Carmel O'Shannessy was one of two keynote speakers at BilForum. The Forum, organized by graduate students, is held every two years and features talks on all aspects of bilingualism. Presenters came from all over the US and internationally. Carmel's talk, titled "Multilingualism and the emergence of Light Warlpiri, an Australian mixed language" was very well received. You can find the abstract below.
A combination of multilingual and sociocultural practices prompted the emergence of Light Warlpiri, a mixed language spoken in a Warlpiri community in northern Australia. In the 1970-80s adult speakers of Warlpiri in one community code-switched to very young children in a specific pattern that was then conventionalized by the children as a single code. The sources of Light Warlpiri are typologically different – English-lexified varieties (English and Kriol), and Australian Warlpiri (Pama-Nyungan). Defining features of Light Warlpiri are re-analyzed verbal structure, derived from English and Kriol, with innovations, combined with the Warlpiri nominal case-marking system. The system emerged about 40 years ago, allowing us the opportunity to track its origin and path of development. Light Warlpiri speakers are multilingual, also speaking Warlpiri and varieties of English, and switching between them fluidly.

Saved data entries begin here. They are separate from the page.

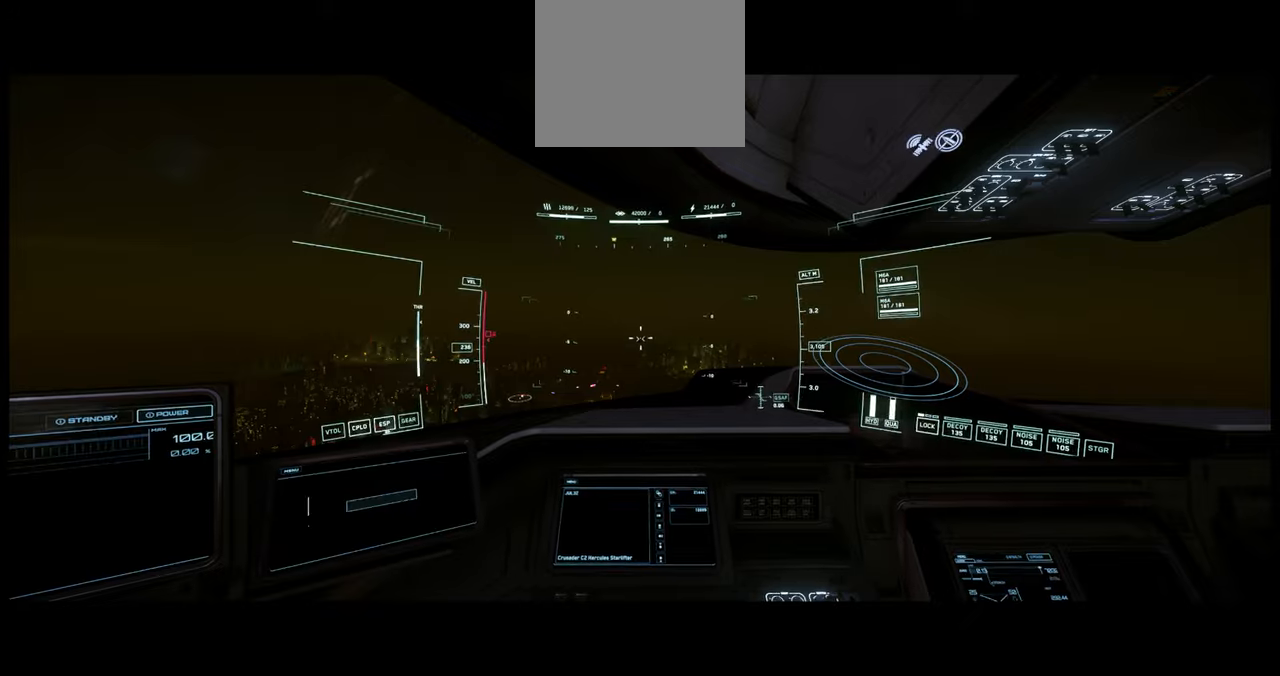
{"dt_ms": 500, "buttons": [], "left_stick": "center", "right_stick": "center", "events": []}
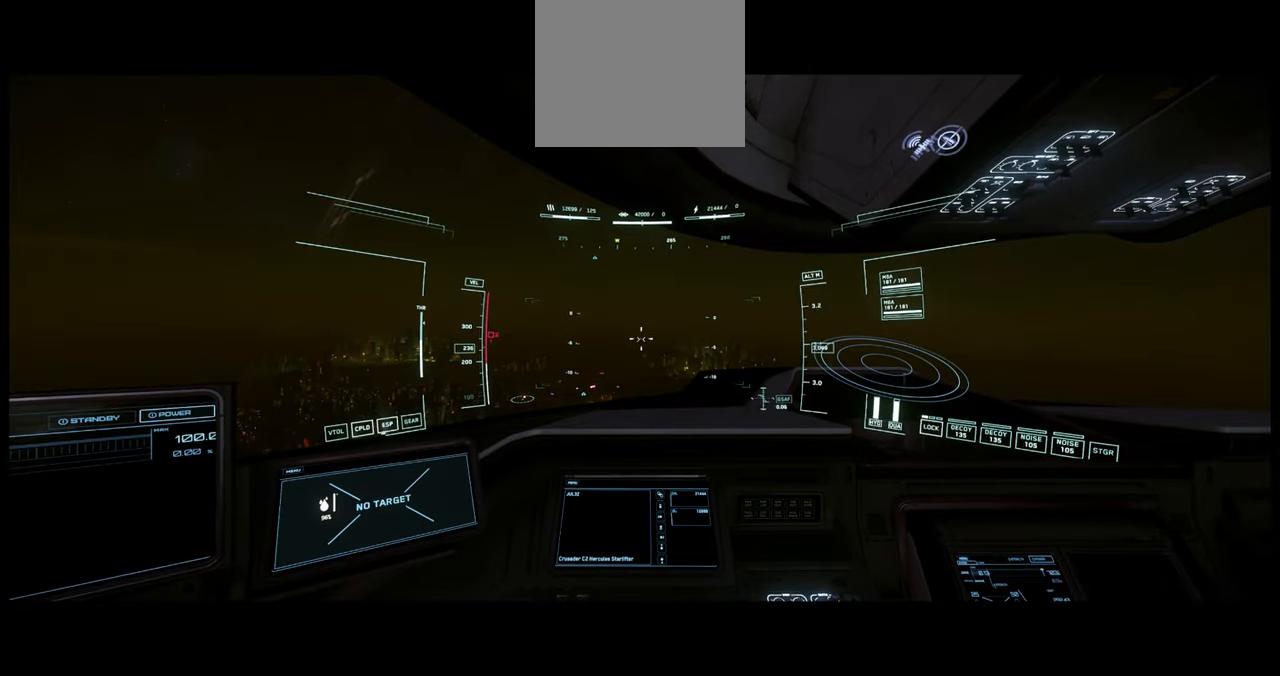
{"dt_ms": 500, "buttons": [], "left_stick": "center", "right_stick": "center", "events": []}
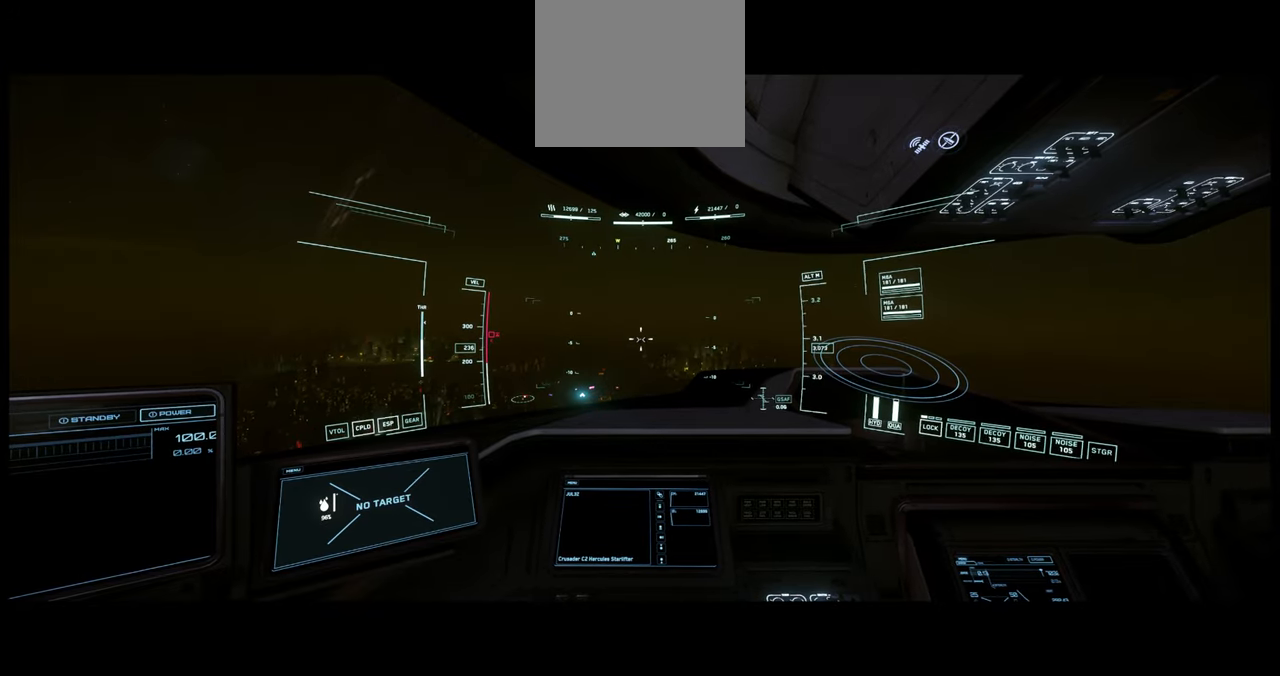
{"dt_ms": 500, "buttons": [], "left_stick": "center", "right_stick": "center", "events": []}
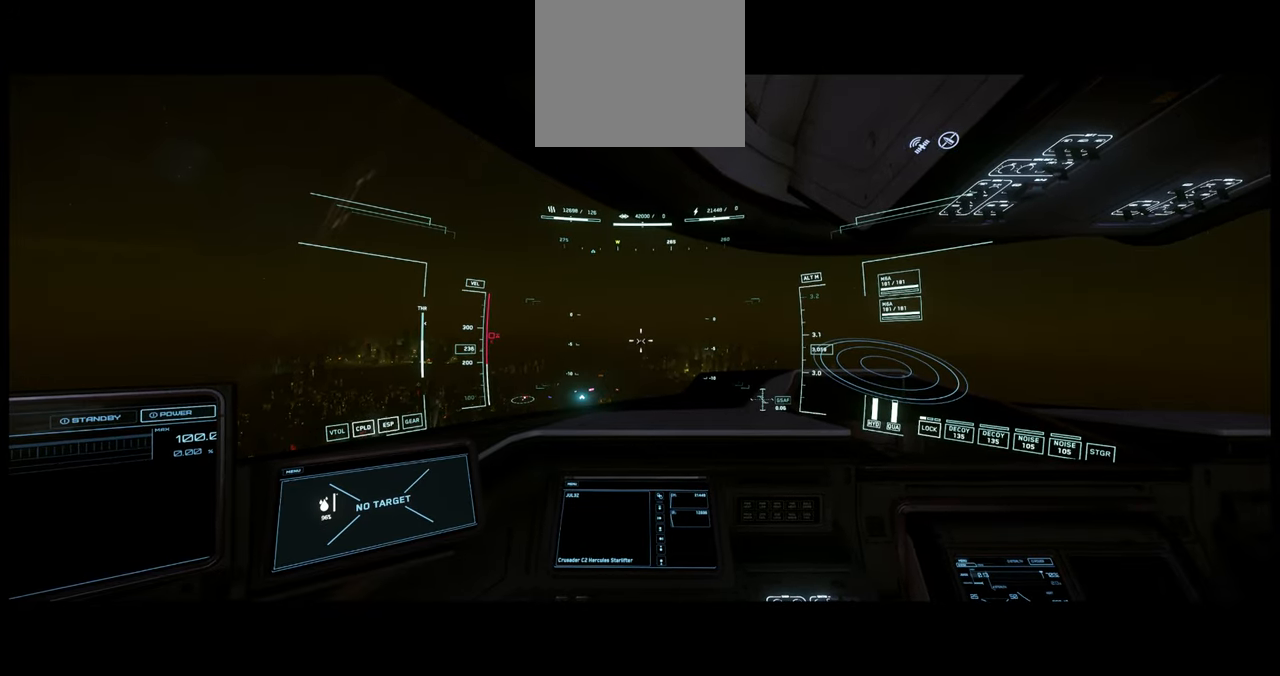
{"dt_ms": 500, "buttons": [], "left_stick": "center", "right_stick": "center", "events": []}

In this paper I will first illustrate the multilingual sources of elements of Light Warlpiri grammar and phonology, and show how they combine in the new system. I will then turn to how speakers manage their multilingual repertoires, including differentiation between languages, interesting given that some properties of Light Warlpiri and Warlpiri overlap. Differentiation is seen in verbal structure, nominal morphology, phonotactics and lexical choices. Speaker practices include code-switching between Light Warlpiri and Warlpiri, which aids the maintenance of Warlpiri. Finally, I will address a mechanism of language change in multilingual contexts, arguing for a two-stage model of change, where consistent input from adults is taken up by children and altered incrementally through known processes of first language acquisition.